Your copy should match the records exactly, apart from the pictures, which stay out.

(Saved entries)
*** Block opens ***

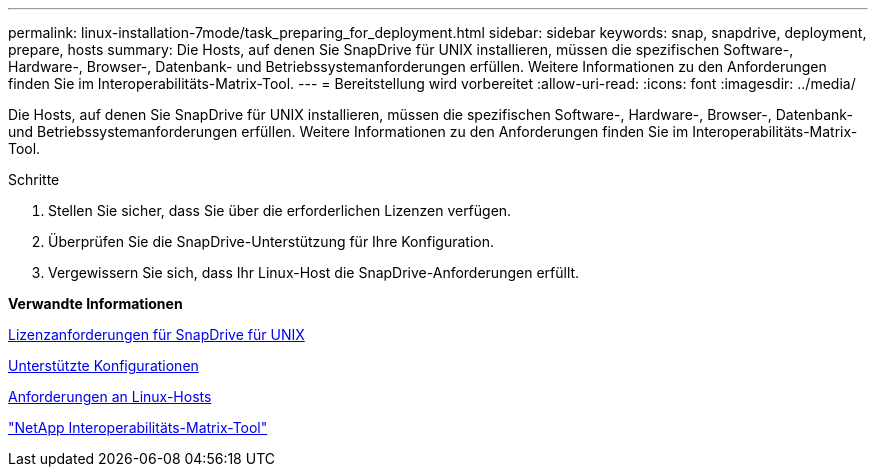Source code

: ---
permalink: linux-installation-7mode/task_preparing_for_deployment.html 
sidebar: sidebar 
keywords: snap, snapdrive, deployment, prepare, hosts 
summary: Die Hosts, auf denen Sie SnapDrive für UNIX installieren, müssen die spezifischen Software-, Hardware-, Browser-, Datenbank- und Betriebssystemanforderungen erfüllen. Weitere Informationen zu den Anforderungen finden Sie im Interoperabilitäts-Matrix-Tool. 
---
= Bereitstellung wird vorbereitet
:allow-uri-read: 
:icons: font
:imagesdir: ../media/


[role="lead"]
Die Hosts, auf denen Sie SnapDrive für UNIX installieren, müssen die spezifischen Software-, Hardware-, Browser-, Datenbank- und Betriebssystemanforderungen erfüllen. Weitere Informationen zu den Anforderungen finden Sie im Interoperabilitäts-Matrix-Tool.

.Schritte
. Stellen Sie sicher, dass Sie über die erforderlichen Lizenzen verfügen.
. Überprüfen Sie die SnapDrive-Unterstützung für Ihre Konfiguration.
. Vergewissern Sie sich, dass Ihr Linux-Host die SnapDrive-Anforderungen erfüllt.


*Verwandte Informationen*

xref:reference_snapdrive_licensing.adoc[Lizenzanforderungen für SnapDrive für UNIX]

xref:reference_supported_configurations.adoc[Unterstützte Konfigurationen]

xref:reference_linux_host_requirements.adoc[Anforderungen an Linux-Hosts]

http://mysupport.netapp.com/matrix["NetApp Interoperabilitäts-Matrix-Tool"]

*** Block closes ***

_Answer section_
Source code

: ---
permalink: linux-installation-7mode/task_preparing_for_deployment.html 
sidebar: sidebar 
keywords: snap, snapdrive, deployment, prepare, hosts 
summary: Die Hosts, auf denen Sie SnapDrive für UNIX installieren, müssen die spezifischen Software-, Hardware-, Browser-, Datenbank- und Betriebssystemanforderungen erfüllen. Weitere Informationen zu den Anforderungen finden Sie im Interoperabilitäts-Matrix-Tool. 
---
= Bereitstellung wird vorbereitet
:allow-uri-read: 
:icons: font
:imagesdir: ../media/


[role="lead"]
Die Hosts, auf denen Sie SnapDrive für UNIX installieren, müssen die spezifischen Software-, Hardware-, Browser-, Datenbank- und Betriebssystemanforderungen erfüllen. Weitere Informationen zu den Anforderungen finden Sie im Interoperabilitäts-Matrix-Tool.

.Schritte
. Stellen Sie sicher, dass Sie über die erforderlichen Lizenzen verfügen.
. Überprüfen Sie die SnapDrive-Unterstützung für Ihre Konfiguration.
. Vergewissern Sie sich, dass Ihr Linux-Host die SnapDrive-Anforderungen erfüllt.


*Verwandte Informationen*

xref:reference_snapdrive_licensing.adoc[Lizenzanforderungen für SnapDrive für UNIX]

xref:reference_supported_configurations.adoc[Unterstützte Konfigurationen]

xref:reference_linux_host_requirements.adoc[Anforderungen an Linux-Hosts]

http://mysupport.netapp.com/matrix["NetApp Interoperabilitäts-Matrix-Tool"]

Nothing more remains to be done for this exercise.